WHAT YOU ARE ASKED TO DO: When you reach the line below that has "Figure 9. Serum", start returning lines exactly, and stop after the line that has "FIGURE 7 | Test-retest"; skip the pictures.

DATASET CONTENT:
----------
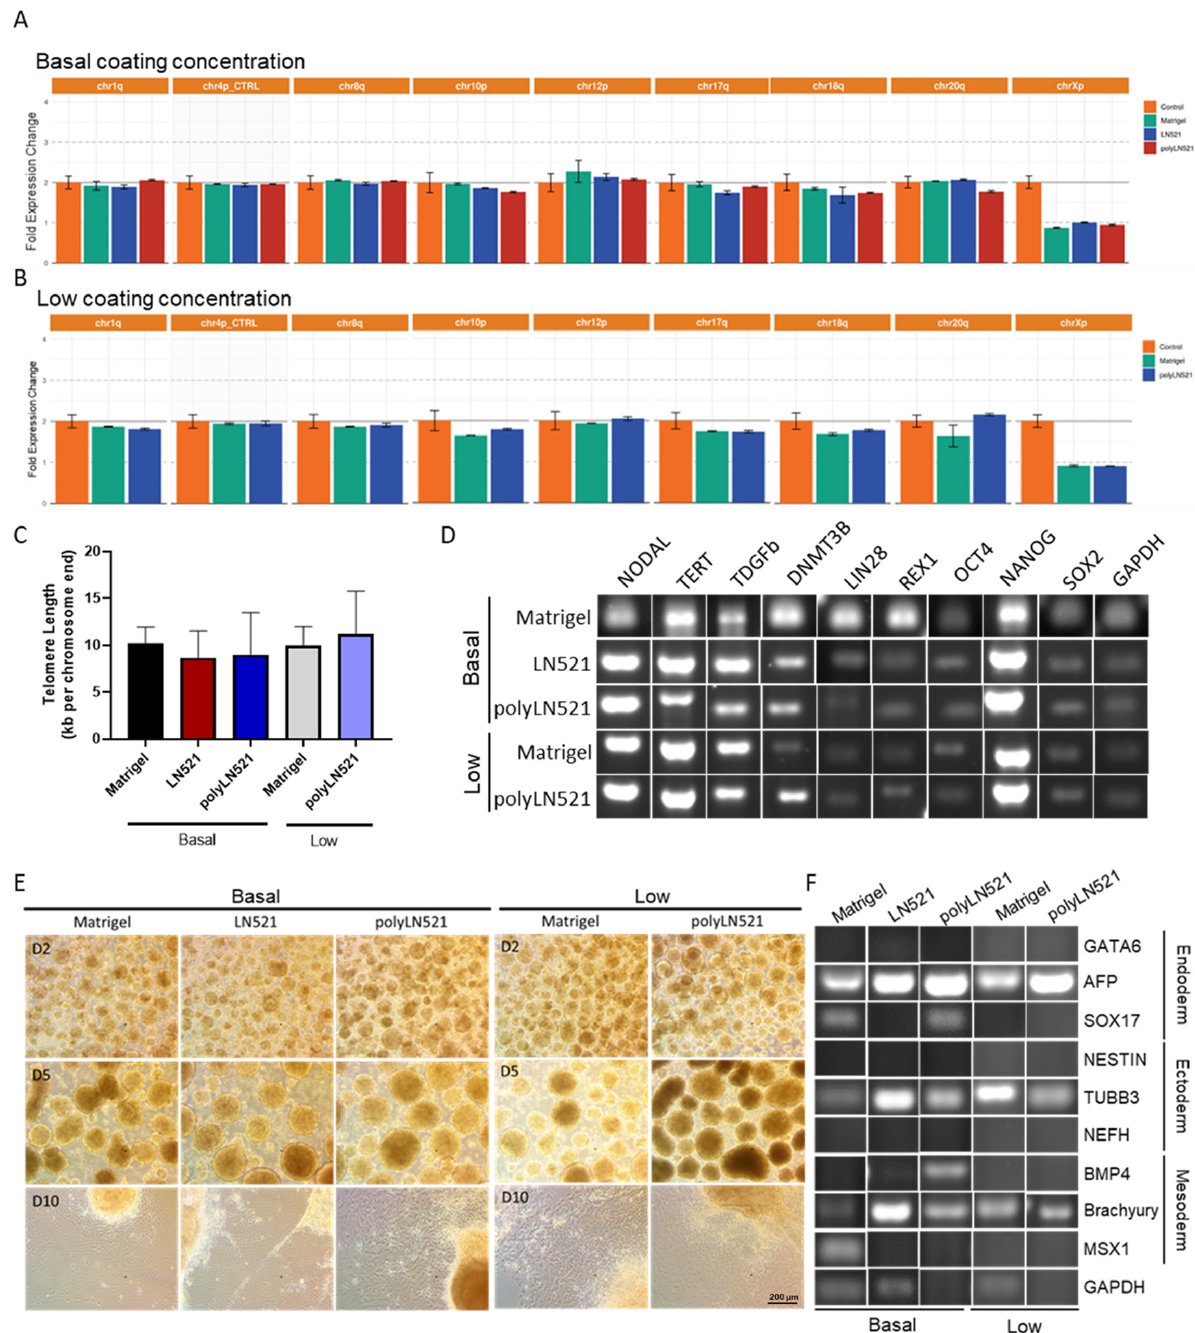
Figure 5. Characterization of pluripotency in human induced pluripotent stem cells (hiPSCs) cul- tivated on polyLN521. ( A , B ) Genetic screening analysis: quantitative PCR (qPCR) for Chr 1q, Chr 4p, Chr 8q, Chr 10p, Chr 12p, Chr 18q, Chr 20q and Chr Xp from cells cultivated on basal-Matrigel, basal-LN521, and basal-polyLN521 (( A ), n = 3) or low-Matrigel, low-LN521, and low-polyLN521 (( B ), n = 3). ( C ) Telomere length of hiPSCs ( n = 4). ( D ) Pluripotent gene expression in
----------
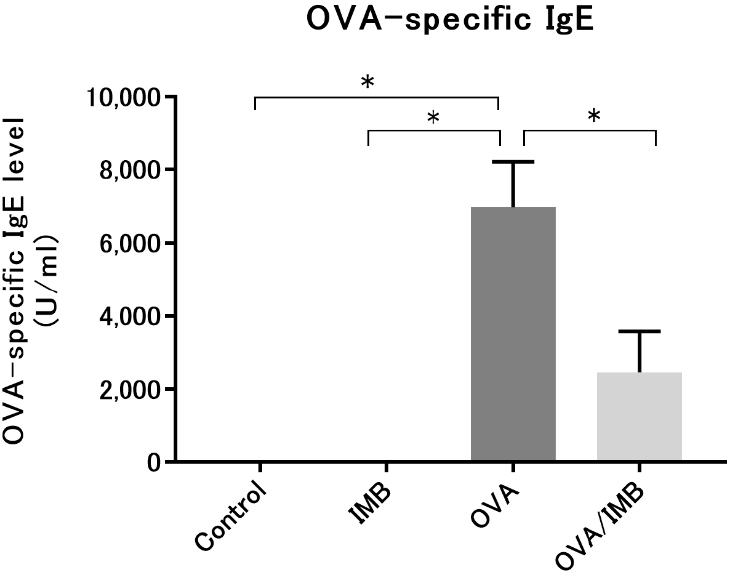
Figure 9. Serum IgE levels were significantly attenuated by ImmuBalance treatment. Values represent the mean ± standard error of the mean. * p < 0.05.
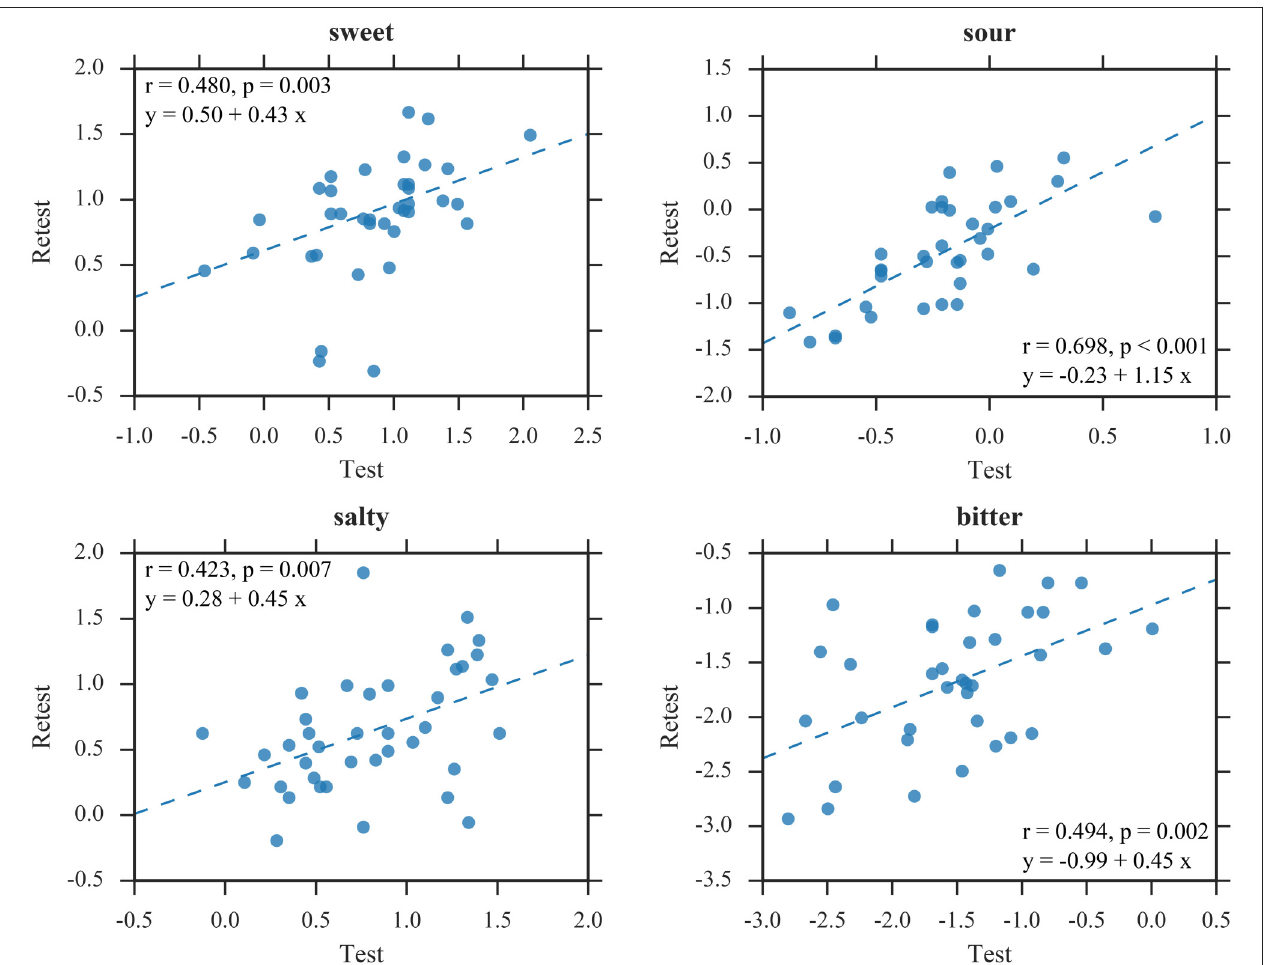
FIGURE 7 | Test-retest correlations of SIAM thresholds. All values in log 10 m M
----------
ANSWER FOR THIS EXERCISE:
Figure 9. Serum IgE levels were significantly attenuated by ImmuBalance treatment. Values represent the mean ± standard error of the mean. * p < 0.05.
FIGURE 7 | Test-retest correlations of SIAM thresholds. All values in log 10 m M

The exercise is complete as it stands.